'Euskal Dantza' added to Jebel Oujdad in Taghia (Morocco) by Ion Gurutz Lazkoz & Iker Pou

Taghia keeps calling us back — its walls, its vibe, its people. There's magic in those canyons that keeps the new lines flowing.
After putting up Agur (8a+, 400m) in 2018, Honey Moon (7b+, 330m) in 2019, and Bihotz Handi (7c, 350m) in 2024, this year we came back for more. In April 2025, together with my friend Ion Gurutz Lazkoz, we opened a new route: Euskal Dantza (8a, 320m) on the south face of Oujdad.
Like always, it was ground-up — no shortcuts. We spent four days bolting it on lead, and came back for a fifth to send it free. It wasn’t without drama: during the redpoint push, Ion took a whipper of around 15 meters, cracking a rib and banging up his knee pretty bad. But true to form, he shook it off, and we topped out with the job done.

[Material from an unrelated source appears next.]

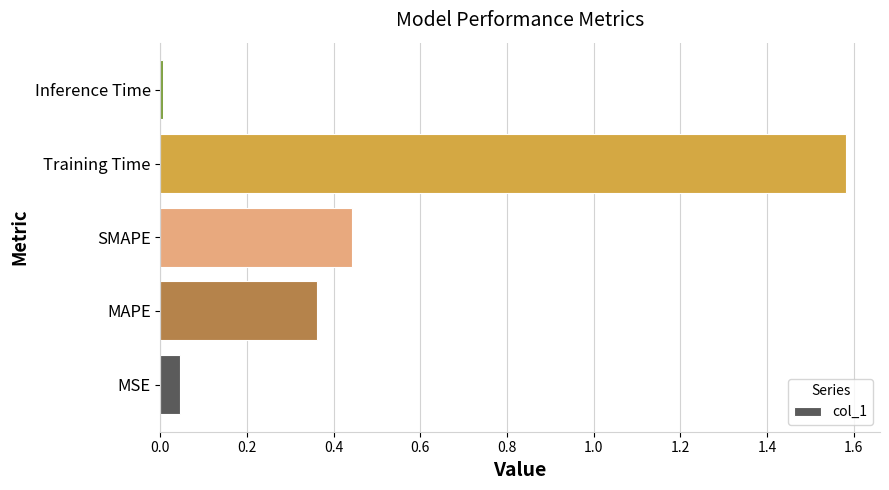

Between SMAPE and MAPE, which is larger?

SMAPE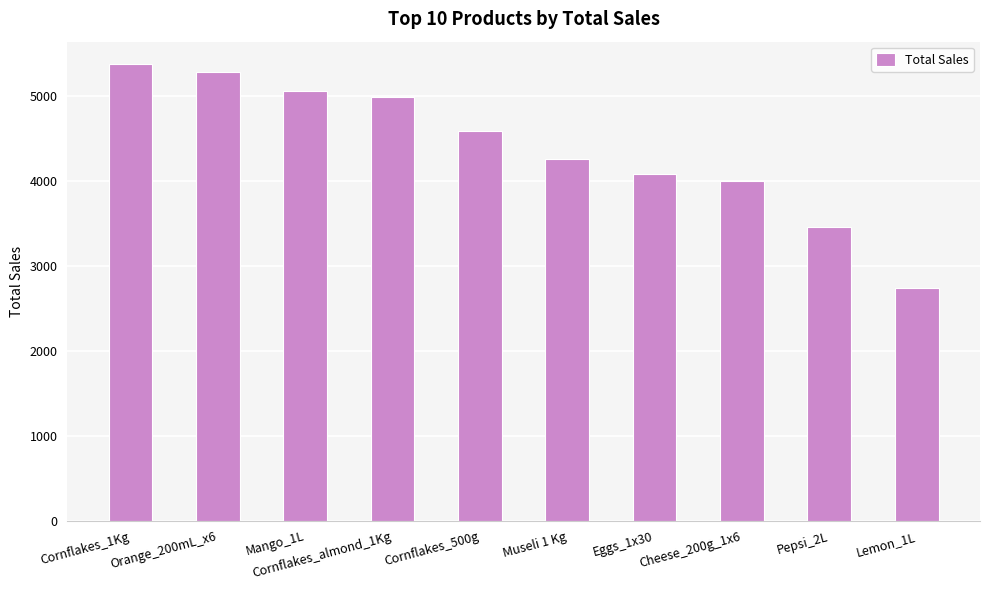

Reading right to left, what are all the values shown in this chart?

2736	3456	4000	4080	4256	4592	4992	5060	5280	5372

The line is a stunner — it takes on the steepest part of the face, following an obvious and aesthetic feature. But don’t be fooled — it's a serious pitch: mental and pumpy, with sparse bolts, so heads-up climbing is mandatory. The rock’s mostly bomber, though there's a couple of spice sections with more delicate stone. Rack beta: you’ll want a set of cams from 0.0 to 2. We hope future teams dig it as much as we did — we had an absolute blast, and felt like kids again on the wall!

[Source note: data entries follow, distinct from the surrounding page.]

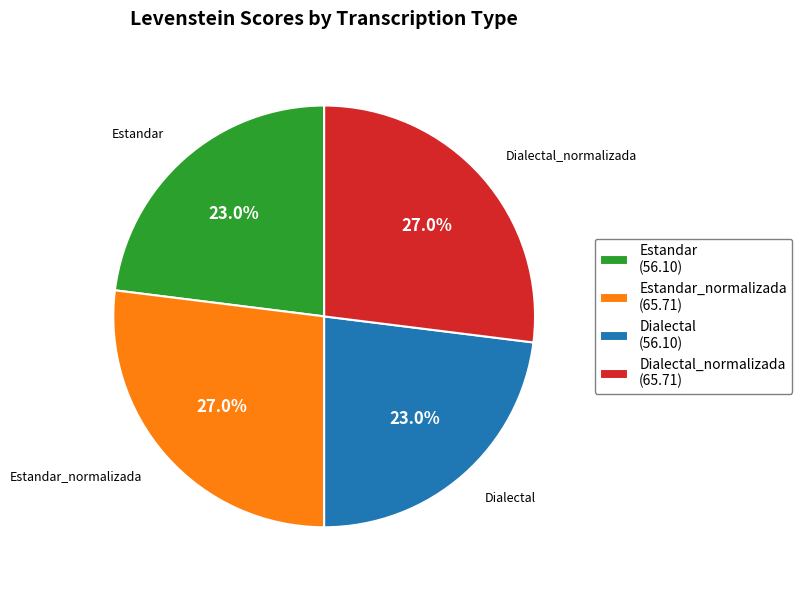

What is the ratio of the value at Estandar_normalizada (65.71) to the value at Dialectal (56.10)?

1.2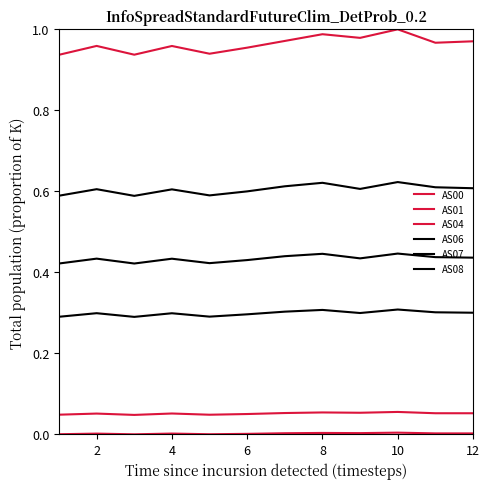

How many distinct data groups are displayed?

6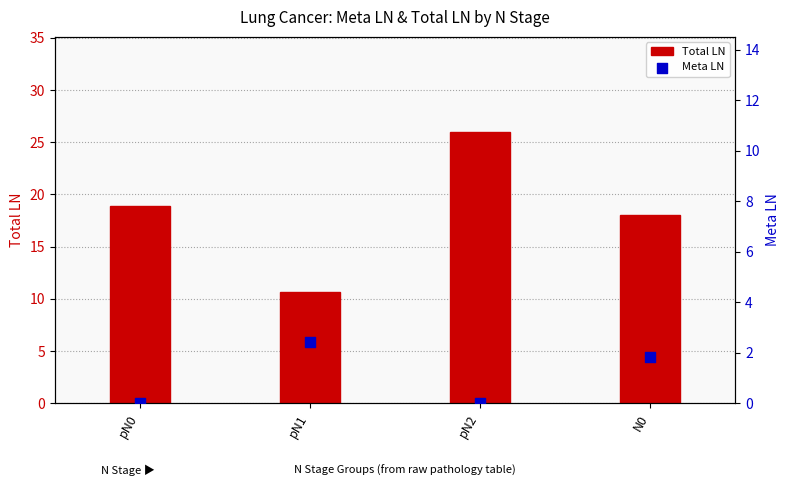

Which series has the widest spread of Y values?

Total LN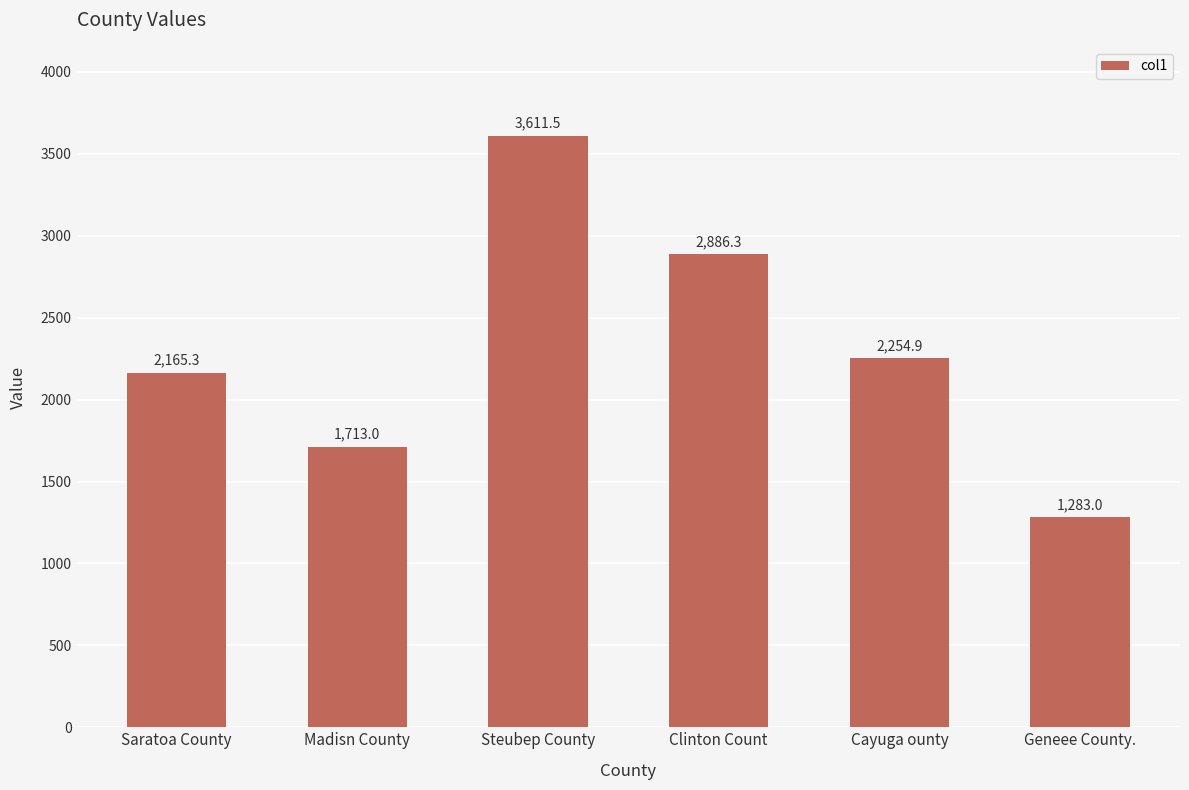

The value at Clinton Count is 967.6. True or false?

False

To top it off, on one of Ion’s forced rest days, I went full solo mode and self-belayed La Mano de Maroc (7b+, 350m) — because, why not? And on the way out, early in the morning before leaving for Marrakech, we managed to onsight the new route À côté de moi (7c, 190m) put up by Joseph Harris and Chloé Yvroux — props to them, it’s a mega classic in the making.